SUPPLIED DATA –
┏━━

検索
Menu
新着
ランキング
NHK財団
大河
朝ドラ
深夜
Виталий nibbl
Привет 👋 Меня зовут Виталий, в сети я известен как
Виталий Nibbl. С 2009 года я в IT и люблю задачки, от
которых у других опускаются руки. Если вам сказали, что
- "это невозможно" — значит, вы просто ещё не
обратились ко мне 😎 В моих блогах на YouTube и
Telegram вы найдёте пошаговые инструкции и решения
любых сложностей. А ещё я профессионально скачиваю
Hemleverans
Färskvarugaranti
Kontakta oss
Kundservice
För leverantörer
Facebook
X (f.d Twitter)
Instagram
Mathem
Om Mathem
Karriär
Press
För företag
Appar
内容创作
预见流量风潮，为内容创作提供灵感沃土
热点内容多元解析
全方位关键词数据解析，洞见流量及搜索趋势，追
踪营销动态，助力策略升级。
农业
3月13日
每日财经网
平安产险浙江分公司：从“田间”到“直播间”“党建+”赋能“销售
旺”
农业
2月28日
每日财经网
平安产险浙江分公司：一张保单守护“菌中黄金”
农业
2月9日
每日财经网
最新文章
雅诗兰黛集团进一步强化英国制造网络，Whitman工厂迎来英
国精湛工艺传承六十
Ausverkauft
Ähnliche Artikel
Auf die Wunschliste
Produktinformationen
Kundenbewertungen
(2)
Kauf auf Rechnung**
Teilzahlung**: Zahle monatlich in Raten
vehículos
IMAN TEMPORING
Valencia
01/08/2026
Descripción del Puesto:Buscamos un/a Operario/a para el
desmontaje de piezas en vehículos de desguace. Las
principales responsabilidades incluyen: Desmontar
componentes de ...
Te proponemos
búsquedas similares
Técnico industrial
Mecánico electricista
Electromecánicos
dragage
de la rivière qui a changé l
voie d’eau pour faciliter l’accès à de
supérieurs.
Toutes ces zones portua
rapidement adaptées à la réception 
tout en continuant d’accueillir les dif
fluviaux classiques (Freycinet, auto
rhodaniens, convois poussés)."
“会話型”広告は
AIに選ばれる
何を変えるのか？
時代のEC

┗━━

DIRECTIONS – Print the whole listing once more, exactly as it stands.

YOUR SOLUTION –
検索
Menu
新着
ランキング
NHK財団
大河
朝ドラ
深夜
Виталий nibbl
Привет 👋 Меня зовут Виталий, в сети я известен как
Виталий Nibbl. С 2009 года я в IT и люблю задачки, от
которых у других опускаются руки. Если вам сказали, что
- "это невозможно" — значит, вы просто ещё не
обратились ко мне 😎 В моих блогах на YouTube и
Telegram вы найдёте пошаговые инструкции и решения
любых сложностей. А ещё я профессионально скачиваю
Hemleverans
Färskvarugaranti
Kontakta oss
Kundservice
För leverantörer
Facebook
X (f.d Twitter)
Instagram
Mathem
Om Mathem
Karriär
Press
För företag
Appar
内容创作
预见流量风潮，为内容创作提供灵感沃土
热点内容多元解析
全方位关键词数据解析，洞见流量及搜索趋势，追
踪营销动态，助力策略升级。
农业
3月13日
每日财经网
平安产险浙江分公司：从“田间”到“直播间”“党建+”赋能“销售
旺”
农业
2月28日
每日财经网
平安产险浙江分公司：一张保单守护“菌中黄金”
农业
2月9日
每日财经网
最新文章
雅诗兰黛集团进一步强化英国制造网络，Whitman工厂迎来英
国精湛工艺传承六十
Ausverkauft
Ähnliche Artikel
Auf die Wunschliste
Produktinformationen
Kundenbewertungen
(2)
Kauf auf Rechnung**
Teilzahlung**: Zahle monatlich in Raten
vehículos
IMAN TEMPORING
Valencia
01/08/2026
Descripción del Puesto:Buscamos un/a Operario/a para el
desmontaje de piezas en vehículos de desguace. Las
principales responsabilidades incluyen: Desmontar
componentes de ...
Te proponemos
búsquedas similares
Técnico industrial
Mecánico electricista
Electromecánicos
dragage
de la rivière qui a changé l
voie d’eau pour faciliter l’accès à de
supérieurs.
Toutes ces zones portua
rapidement adaptées à la réception 
tout en continuant d’accueillir les dif
fluviaux classiques (Freycinet, auto
rhodaniens, convois poussés)."
“会話型”広告は
AIに選ばれる
何を変えるのか？
時代のEC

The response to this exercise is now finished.